▶ **TUGAS ANDA**:
1. Dalam teks tentang kenangan bersama Gus Dur, di mana Lies Marcoes Natsir pernah mengikuti forum seminar bersama Gus Dur?
2. Lanjutkan teks tentang kenangan bersama Gus Dur setelah kalimat terakhirnya.

▶ **BAGIAN DOKUMEN**:
Lies Marcoes Natsir, Direktur Eksekutif Yayasan Rumah Kitab menceritakan satu kenangan bersama almarhum Presiden Indonesia keempat, Abdurrahmah Wahid alias Gus Dur. Dia ingat, suatu saat berada dalam forum seminar bersama Gus Dur di Erasmus Huis.
Tokoh Nahdlatul Ulama (NU) itu mengatakan, di banyak negara Islam, belum tentu perempuan diberi tempat sebaik di Indonesia. Di mana kondisi itu adalah konsekuensi logis, sejak adanya pesantren putri dan perempuan bisa masuk ke perguruan tinggi Islam. Langkah itu, membawa mereka ke banyak pilihan, seperti Fakultas Syariah, yang akhirnya memungkinkan perempuan menjadi hakim.
“Sesuatu yang di negara Islam lain tidak mungkin, pada waktu itu tahun 1957, perempuan bisa menjadi hakim. Jadi, penerimaan perempuan ada di ruang publik dan menduduki peran-peran yang strategis hampir tanpa diskriminasi, itu adalah satu ciri penerimaan atau kesesuaian Islam dan demokrasi,” ujar Lies.

▶ **BAHAN SUMBER**:
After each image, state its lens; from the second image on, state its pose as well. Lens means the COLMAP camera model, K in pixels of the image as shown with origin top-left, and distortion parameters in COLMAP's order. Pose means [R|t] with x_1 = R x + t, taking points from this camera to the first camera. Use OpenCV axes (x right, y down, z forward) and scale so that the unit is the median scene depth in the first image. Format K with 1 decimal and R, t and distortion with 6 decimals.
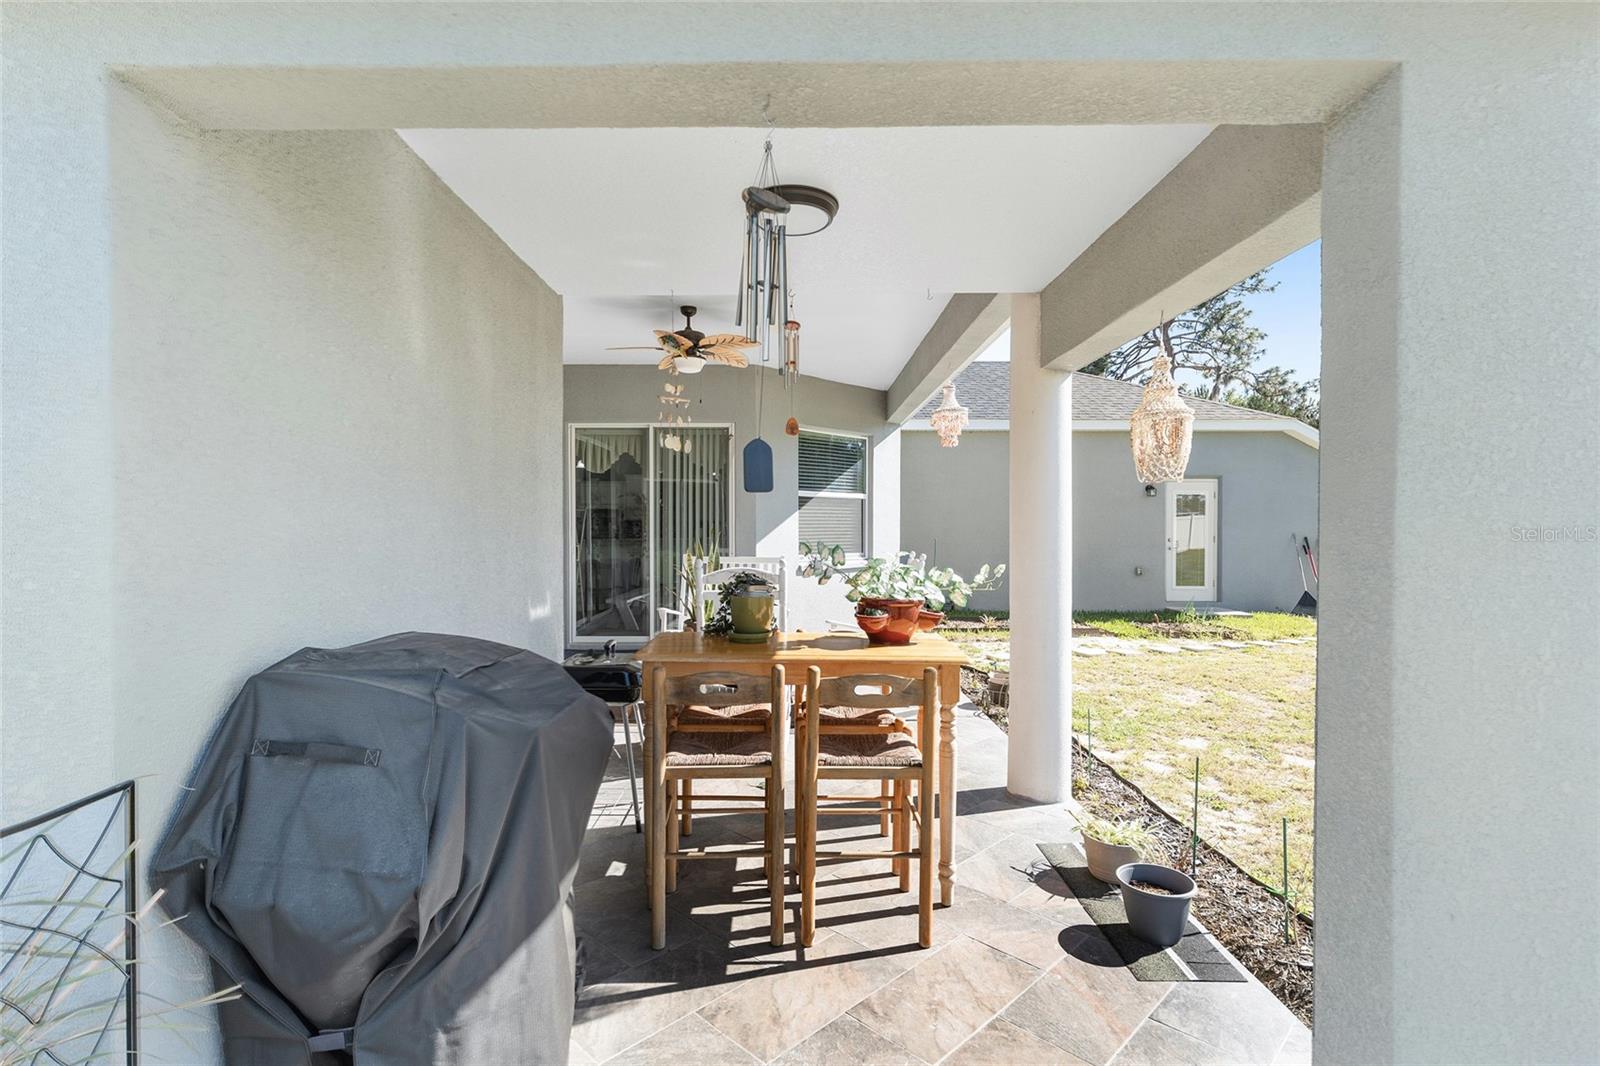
lens RADIAL K [[754.6, 0, 801.4], [0, 754.6, 530.7], [0, 0, 1]] dist [0.000304, 0.001168]
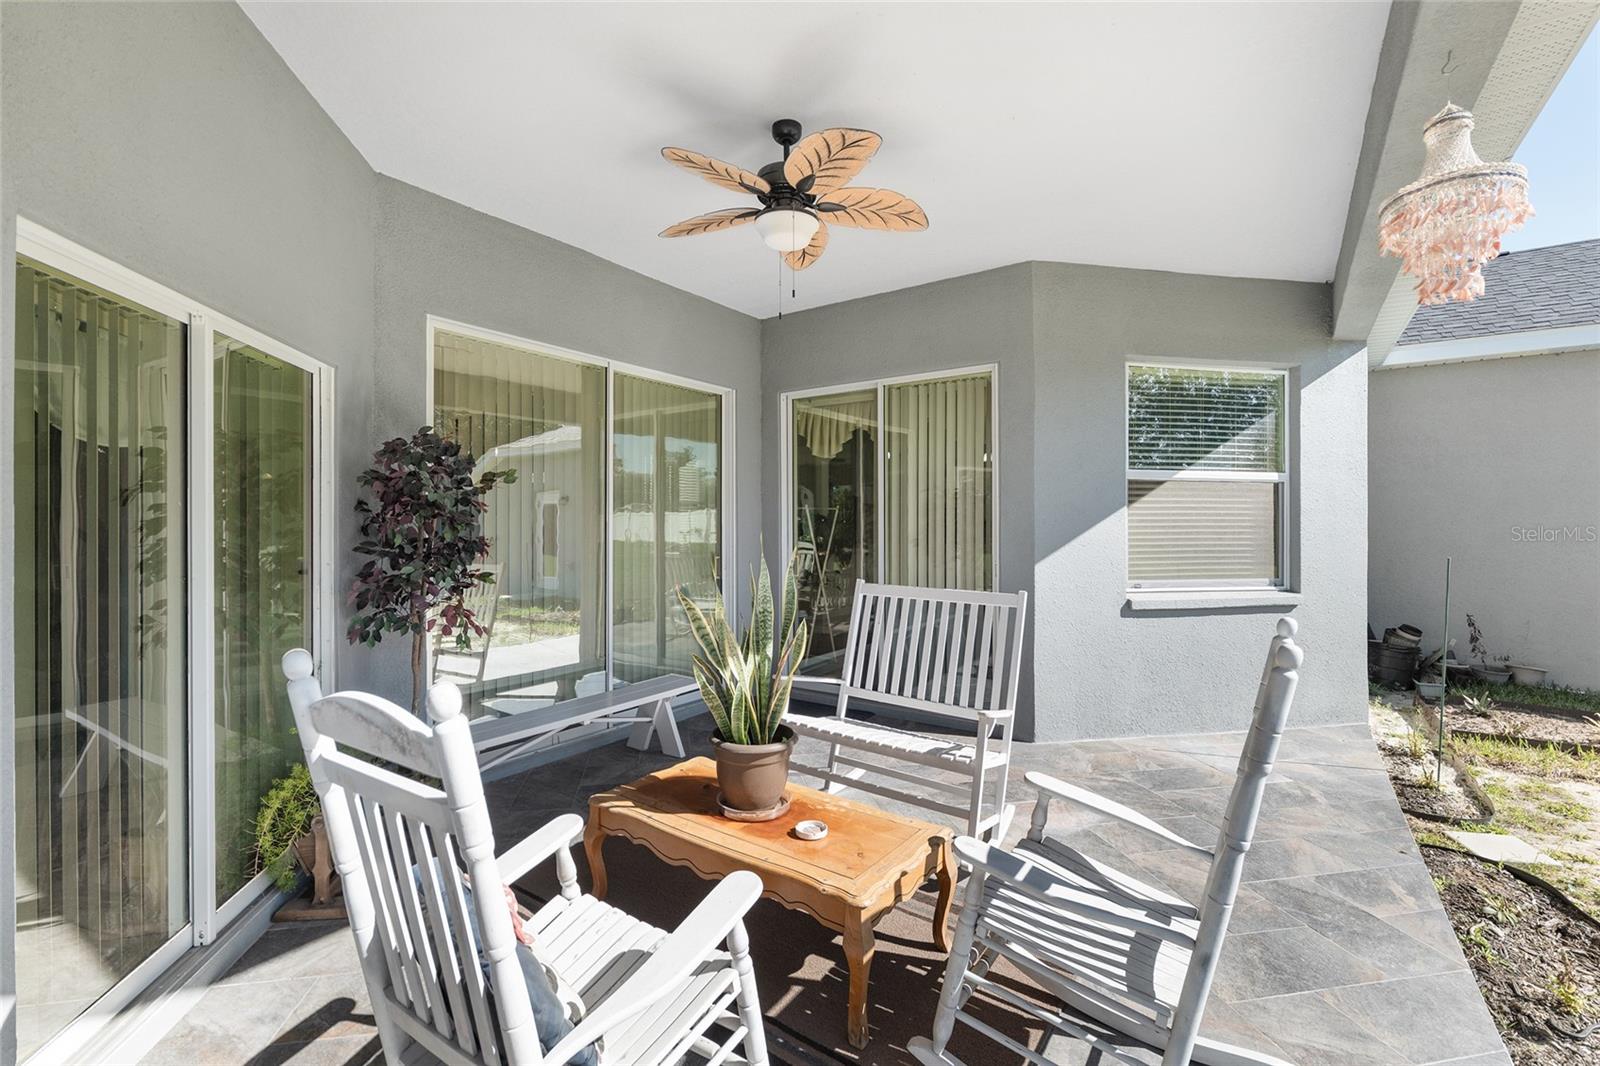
lens RADIAL K [[680.5, 0, 802.8], [0, 680.5, 522.8], [0, 0, 1]] dist [-0.010321, -0.001161]
pose [[0.808663, -0.003232, -0.588263, 0.089780], [-0.000115, 0.999984, -0.005651, -0.008726], [0.588272, 0.004638, 0.808650, 0.383543]]
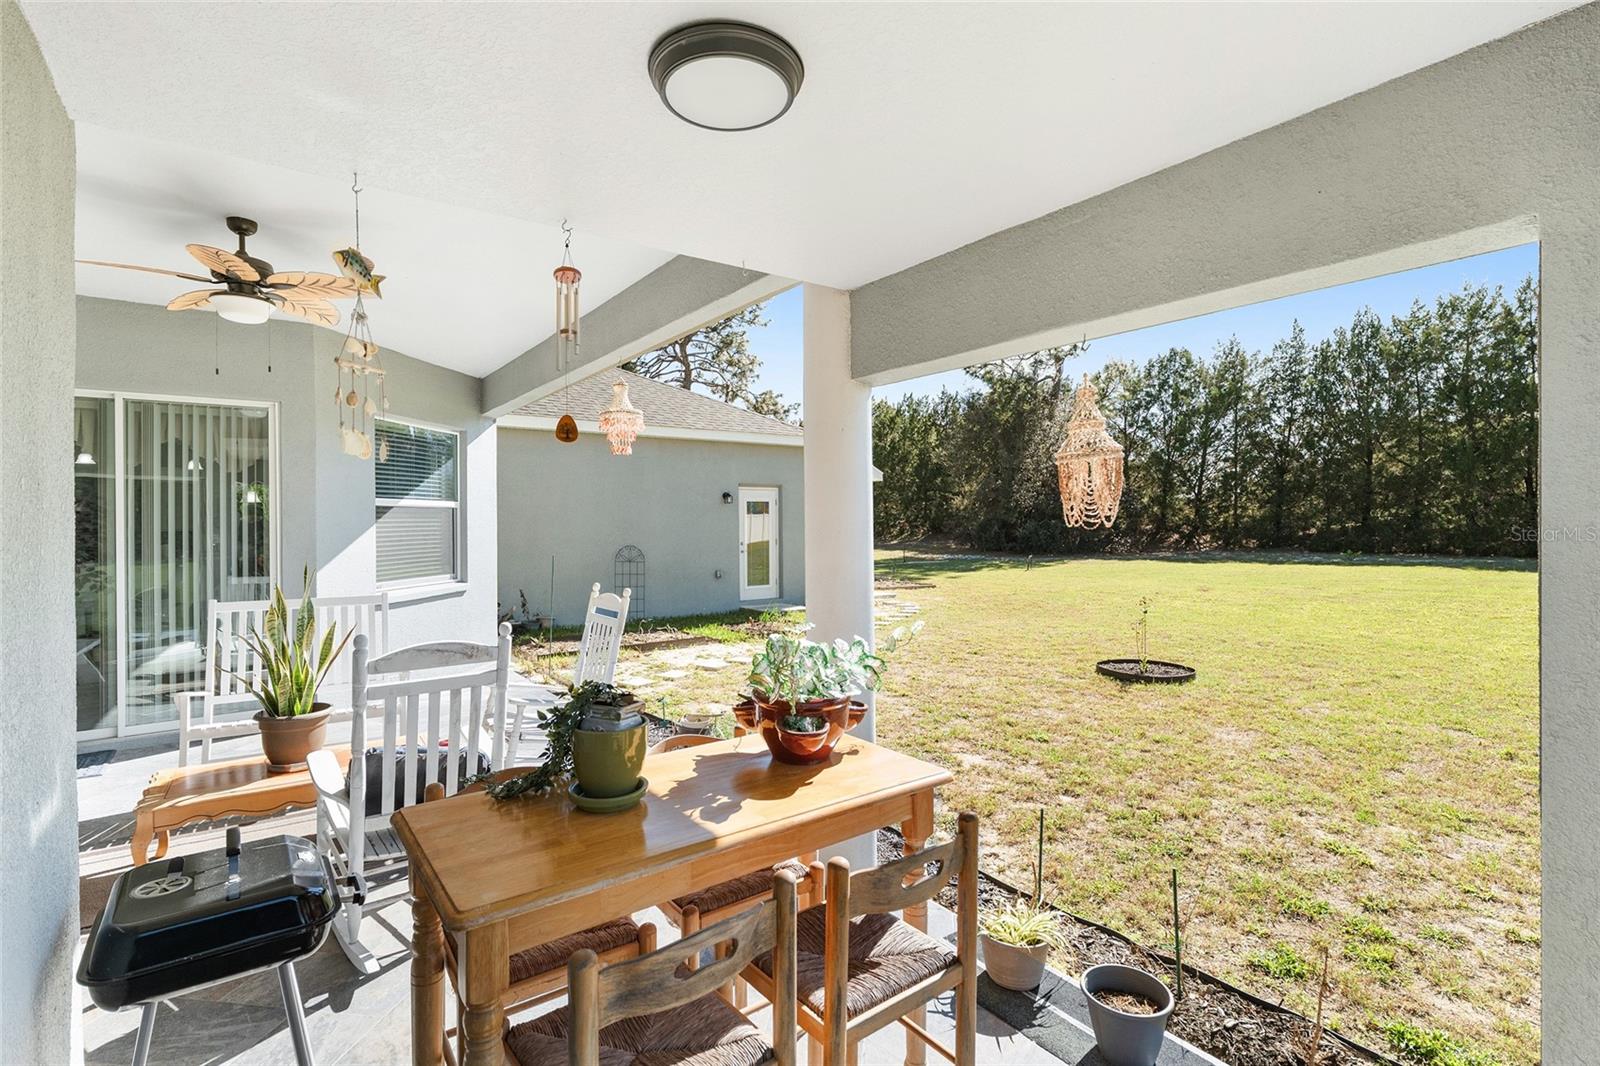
lens RADIAL K [[734.6, 0, 793.8], [0, 734.6, 519.7], [0, 0, 1]] dist [-0.003100, -0.001032]
pose [[0.811060, -0.007734, 0.584911, -0.084278], [0.013214, 0.999900, -0.005102, -0.020120], [-0.584813, 0.011867, 0.811081, 0.139282]]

▶ **HASIL**:
1. Di Erasmus Huis.

2.
Kenangan itu dipaparkan Lies dalam forum yang juga digelar Erasmus Huis dalam bingkai AE Priyono Democracy Forum, Jumat (16/10) sore. Kali ini, forum berbincang mengenai Islam dan Demokrasi: Kebebasan Individual dan Keadilan Sosial di Indonesia.
Moderat Sejak Lama
Lies ingin meyakinkan publik, bahwa Islam di Indonesia sejak lama sebenarnya bersifat moderat atau yang disebut sebagai washatiyah. Sikap moderat itu menjadi pilar yang menjamin perkembangan dan bersemainya demokrasi.
Faktornya, kata Lies, antara lain karena Indonesia memiliki dua organisasi sipil Islam yang kuat, yaitu NU dan Muhammadiyah. Indonesia juga memiliki pesantren, sebagai subculture dari Islam, dimana perempuan yang diwakili figur Bu Nyai, berperan sangat penting. Faktor ketiga, menurut Lies, Indonesia memiliki perguruan tinggi Islam, dimana moderasi beragama dikembangkan. Paling penting dari itu, salah satu ciri khas Islam di Indonesia, dimana demokrasi bisa berkembang, karena perempuan mendapatkan tempat di ruang publik.
Sayangnya, dalam periode Orde Baru, kondisi justru berubah. Dalam ideologi yang memadukan pengaruh Jawa dan militer, kata Lies, perempuan dipindah perannya ke belakang, yang dikenal dengan istilah "konco wingking".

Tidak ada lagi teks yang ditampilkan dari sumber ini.